I have taught at different institutions where there was a much stronger campus climate of political activism and engagement even among the oft-derided Millennials. Let’s remember that Occupy Wall Street was largely fueled by the energy of Millennials, many of whom had been economically disenfranchised by the stock market crash and were protesting that there was no accountability for the corporate greed that got us into that mess in the first place, though there were bailouts to rescue them from the consequences of their own actions. I think most writers—whether they are students or professionals—who do not feel they have the freedom or the call to “step out of line” should be reminded that there is no one who will ever give you permission to practice your own freedoms except yourself.

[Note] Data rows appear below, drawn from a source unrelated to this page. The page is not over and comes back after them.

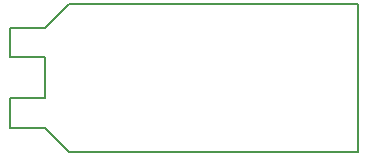
<source format=gm1>
G04*
G04 #@! TF.GenerationSoftware,Altium Limited,Altium Designer,22.9.1 (49)*
G04*
G04 Layer_Color=16711935*
%FSLAX25Y25*%
%MOIN*%
G70*
G04*
G04 #@! TF.SameCoordinates,D6CDF33A-5527-4A7C-ACAA-F1F7B6BCBC96*
G04*
G04*
G04 #@! TF.FilePolarity,Positive*
G04*
G01*
G75*
%ADD23C,0.00500*%
D23*
X39370Y37402D02*
Y47244D01*
X51181D01*
Y61024D01*
X39370D02*
X51181D01*
X39370D02*
Y70866D01*
X51181D01*
X59055Y78740D01*
X155512D01*
Y29528D02*
Y78740D01*
X59055Y29528D02*
X155512D01*
X51181Y37402D02*
X59055Y29528D01*
X39370Y37402D02*
X51181D01*
M02*

</source>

RB: In “Speak Truth to Power,” you write that we have fostered “a culture of men who hate women because they have learned to hate the feminine in themselves.” Toxic masculinity is at the heart of so much cultural corrosion: misogyny, white supremacy, xenophobia, homophobia and transphobia, mass shootings. What do you think can be done to disrupt this history?

LMJ: It’s important to remember that masculinity doesn’t become toxic in a vacuum. The toxicity is learned from our culture: Boys learn that if they are vulnerable they will be harmed; they learn there is a limit to the range of emotions they can express; their gender is formed by violence, and so it is no surprise that the form masculinity takes is often also an expression of violence.

I think our inclination is to punish grown men for the culture of violence they inflict, but I think that there would be a lot less violence in the world if we were more generous and loving with young boys—if we taught them better how to love and be loved. I think often of that line from Chimimanda Adiche’s We Should All Be Feminists: “Masculinity is a cold hard cage and we put men and boys in it.” I think we would all benefit by letting them out.

 

Ryan Berg is a writer, activist, and program manager for the ConneQT Host Home Program of Avenues for Homeless Youth. His debut book, No House to Call My Home: Love, Family and Other Transgressions, won the 2016 Minnesota Book Award for General Nonfiction, the 2016 NCCD Media for a Just Society Award, and was listed as a Top 10 LGBTQ Book of 2016 by the American Library Association. Berg received the New York Foundation of the Arts Fellowship in Nonfiction Literature and the Minnesota State Arts Board Artist Initiative Grant. His work has appeared in Ploughshares, Slate, The Chronicle for Social Change, The Advocate, Salon, Local Knowledge, The Rumpus, and The Sun. Berg has been awarded residencies from The MacDowell Colony, Yaddo, and Virginia Center for the Creative Arts. He lives in Minneapolis.